Document structure recognition data
——————

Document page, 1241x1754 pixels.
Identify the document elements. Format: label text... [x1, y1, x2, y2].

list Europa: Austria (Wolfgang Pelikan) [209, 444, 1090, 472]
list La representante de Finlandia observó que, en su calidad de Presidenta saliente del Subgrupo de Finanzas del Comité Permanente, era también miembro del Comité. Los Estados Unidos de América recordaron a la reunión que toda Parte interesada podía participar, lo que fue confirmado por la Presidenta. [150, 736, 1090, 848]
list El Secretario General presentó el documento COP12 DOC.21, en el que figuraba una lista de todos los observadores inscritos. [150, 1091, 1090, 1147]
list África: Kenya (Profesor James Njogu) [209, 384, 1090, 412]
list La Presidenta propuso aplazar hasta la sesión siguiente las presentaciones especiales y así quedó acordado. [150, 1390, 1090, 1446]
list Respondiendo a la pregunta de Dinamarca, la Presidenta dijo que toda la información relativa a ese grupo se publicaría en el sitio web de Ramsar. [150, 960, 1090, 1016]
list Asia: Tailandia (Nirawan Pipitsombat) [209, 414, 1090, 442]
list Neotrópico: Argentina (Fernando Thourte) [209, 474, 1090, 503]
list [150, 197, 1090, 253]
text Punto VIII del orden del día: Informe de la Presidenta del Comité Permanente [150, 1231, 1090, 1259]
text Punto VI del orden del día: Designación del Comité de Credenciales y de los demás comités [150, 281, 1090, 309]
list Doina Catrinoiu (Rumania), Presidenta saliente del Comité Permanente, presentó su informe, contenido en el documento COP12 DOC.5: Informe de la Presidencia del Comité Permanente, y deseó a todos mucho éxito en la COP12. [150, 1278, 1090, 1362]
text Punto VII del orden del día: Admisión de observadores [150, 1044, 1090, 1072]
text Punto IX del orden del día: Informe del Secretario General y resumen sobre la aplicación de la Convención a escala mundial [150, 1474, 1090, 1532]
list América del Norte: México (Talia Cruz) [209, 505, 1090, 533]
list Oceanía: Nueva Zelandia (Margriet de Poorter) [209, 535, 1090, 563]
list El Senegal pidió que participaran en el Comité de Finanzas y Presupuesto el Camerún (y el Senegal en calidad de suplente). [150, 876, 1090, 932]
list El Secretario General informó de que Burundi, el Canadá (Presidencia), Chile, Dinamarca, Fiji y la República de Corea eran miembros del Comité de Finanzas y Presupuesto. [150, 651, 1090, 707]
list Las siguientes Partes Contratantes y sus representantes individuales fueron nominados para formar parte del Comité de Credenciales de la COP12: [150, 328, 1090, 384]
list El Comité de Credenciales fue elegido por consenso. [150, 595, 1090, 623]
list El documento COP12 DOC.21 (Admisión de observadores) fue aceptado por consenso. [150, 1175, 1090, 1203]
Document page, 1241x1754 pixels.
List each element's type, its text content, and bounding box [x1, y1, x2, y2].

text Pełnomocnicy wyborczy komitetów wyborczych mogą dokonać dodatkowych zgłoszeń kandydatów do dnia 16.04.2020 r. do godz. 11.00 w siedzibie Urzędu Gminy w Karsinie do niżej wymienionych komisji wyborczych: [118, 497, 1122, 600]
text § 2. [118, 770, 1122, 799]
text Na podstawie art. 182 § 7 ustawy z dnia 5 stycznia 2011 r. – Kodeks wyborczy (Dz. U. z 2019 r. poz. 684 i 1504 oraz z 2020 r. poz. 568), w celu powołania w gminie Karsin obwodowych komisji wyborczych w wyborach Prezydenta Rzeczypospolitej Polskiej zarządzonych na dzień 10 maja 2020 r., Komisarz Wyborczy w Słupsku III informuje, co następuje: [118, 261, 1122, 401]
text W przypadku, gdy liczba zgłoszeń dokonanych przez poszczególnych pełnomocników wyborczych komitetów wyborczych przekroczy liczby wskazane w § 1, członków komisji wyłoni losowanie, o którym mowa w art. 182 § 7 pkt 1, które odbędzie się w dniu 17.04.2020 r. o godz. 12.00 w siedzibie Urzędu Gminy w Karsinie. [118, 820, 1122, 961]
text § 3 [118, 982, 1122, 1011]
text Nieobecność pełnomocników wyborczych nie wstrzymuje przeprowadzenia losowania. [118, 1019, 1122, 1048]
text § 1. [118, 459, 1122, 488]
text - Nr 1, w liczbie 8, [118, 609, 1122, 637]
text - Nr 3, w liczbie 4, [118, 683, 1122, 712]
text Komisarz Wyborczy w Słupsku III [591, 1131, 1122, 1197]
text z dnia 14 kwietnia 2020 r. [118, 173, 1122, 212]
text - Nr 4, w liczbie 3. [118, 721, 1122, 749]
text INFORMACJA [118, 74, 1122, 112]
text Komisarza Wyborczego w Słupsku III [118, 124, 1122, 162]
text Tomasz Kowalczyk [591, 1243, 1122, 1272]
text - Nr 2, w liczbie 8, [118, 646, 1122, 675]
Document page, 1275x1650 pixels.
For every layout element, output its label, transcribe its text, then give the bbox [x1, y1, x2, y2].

——————

— What you have to do —
The whole block of entries above should be repeated exactly.

— Exercise answer —
Document page, 1241x1754 pixels.
Identify the document elements. Format: label text... [x1, y1, x2, y2].

list Europa: Austria (Wolfgang Pelikan) [209, 444, 1090, 472]
list La representante de Finlandia observó que, en su calidad de Presidenta saliente del Subgrupo de Finanzas del Comité Permanente, era también miembro del Comité. Los Estados Unidos de América recordaron a la reunión que toda Parte interesada podía participar, lo que fue confirmado por la Presidenta. [150, 736, 1090, 848]
list El Secretario General presentó el documento COP12 DOC.21, en el que figuraba una lista de todos los observadores inscritos. [150, 1091, 1090, 1147]
list África: Kenya (Profesor James Njogu) [209, 384, 1090, 412]
list La Presidenta propuso aplazar hasta la sesión siguiente las presentaciones especiales y así quedó acordado. [150, 1390, 1090, 1446]
list Respondiendo a la pregunta de Dinamarca, la Presidenta dijo que toda la información relativa a ese grupo se publicaría en el sitio web de Ramsar. [150, 960, 1090, 1016]
list Asia: Tailandia (Nirawan Pipitsombat) [209, 414, 1090, 442]
list Neotrópico: Argentina (Fernando Thourte) [209, 474, 1090, 503]
list [150, 197, 1090, 253]
text Punto VIII del orden del día: Informe de la Presidenta del Comité Permanente [150, 1231, 1090, 1259]
text Punto VI del orden del día: Designación del Comité de Credenciales y de los demás comités [150, 281, 1090, 309]
list Doina Catrinoiu (Rumania), Presidenta saliente del Comité Permanente, presentó su informe, contenido en el documento COP12 DOC.5: Informe de la Presidencia del Comité Permanente, y deseó a todos mucho éxito en la COP12. [150, 1278, 1090, 1362]
text Punto VII del orden del día: Admisión de observadores [150, 1044, 1090, 1072]
text Punto IX del orden del día: Informe del Secretario General y resumen sobre la aplicación de la Convención a escala mundial [150, 1474, 1090, 1532]
list América del Norte: México (Talia Cruz) [209, 505, 1090, 533]
list Oceanía: Nueva Zelandia (Margriet de Poorter) [209, 535, 1090, 563]
list El Senegal pidió que participaran en el Comité de Finanzas y Presupuesto el Camerún (y el Senegal en calidad de suplente). [150, 876, 1090, 932]
list El Secretario General informó de que Burundi, el Canadá (Presidencia), Chile, Dinamarca, Fiji y la República de Corea eran miembros del Comité de Finanzas y Presupuesto. [150, 651, 1090, 707]
list Las siguientes Partes Contratantes y sus representantes individuales fueron nominados para formar parte del Comité de Credenciales de la COP12: [150, 328, 1090, 384]
list El Comité de Credenciales fue elegido por consenso. [150, 595, 1090, 623]
list El documento COP12 DOC.21 (Admisión de observadores) fue aceptado por consenso. [150, 1175, 1090, 1203]
Document page, 1241x1754 pixels.
List each element's type, its text content, and bounding box [x1, y1, x2, y2].

text Pełnomocnicy wyborczy komitetów wyborczych mogą dokonać dodatkowych zgłoszeń kandydatów do dnia 16.04.2020 r. do godz. 11.00 w siedzibie Urzędu Gminy w Karsinie do niżej wymienionych komisji wyborczych: [118, 497, 1122, 600]
text § 2. [118, 770, 1122, 799]
text Na podstawie art. 182 § 7 ustawy z dnia 5 stycznia 2011 r. – Kodeks wyborczy (Dz. U. z 2019 r. poz. 684 i 1504 oraz z 2020 r. poz. 568), w celu powołania w gminie Karsin obwodowych komisji wyborczych w wyborach Prezydenta Rzeczypospolitej Polskiej zarządzonych na dzień 10 maja 2020 r., Komisarz Wyborczy w Słupsku III informuje, co następuje: [118, 261, 1122, 401]
text W przypadku, gdy liczba zgłoszeń dokonanych przez poszczególnych pełnomocników wyborczych komitetów wyborczych przekroczy liczby wskazane w § 1, członków komisji wyłoni losowanie, o którym mowa w art. 182 § 7 pkt 1, które odbędzie się w dniu 17.04.2020 r. o godz. 12.00 w siedzibie Urzędu Gminy w Karsinie. [118, 820, 1122, 961]
text § 3 [118, 982, 1122, 1011]
text Nieobecność pełnomocników wyborczych nie wstrzymuje przeprowadzenia losowania. [118, 1019, 1122, 1048]
text § 1. [118, 459, 1122, 488]
text - Nr 1, w liczbie 8, [118, 609, 1122, 637]
text - Nr 3, w liczbie 4, [118, 683, 1122, 712]
text Komisarz Wyborczy w Słupsku III [591, 1131, 1122, 1197]
text z dnia 14 kwietnia 2020 r. [118, 173, 1122, 212]
text - Nr 4, w liczbie 3. [118, 721, 1122, 749]
text INFORMACJA [118, 74, 1122, 112]
text Komisarza Wyborczego w Słupsku III [118, 124, 1122, 162]
text Tomasz Kowalczyk [591, 1243, 1122, 1272]
text - Nr 2, w liczbie 8, [118, 646, 1122, 675]
Document page, 1275x1650 pixels.
For every layout element, output its label, transcribe its text, then give the bbox [x1, y1, x2, y2].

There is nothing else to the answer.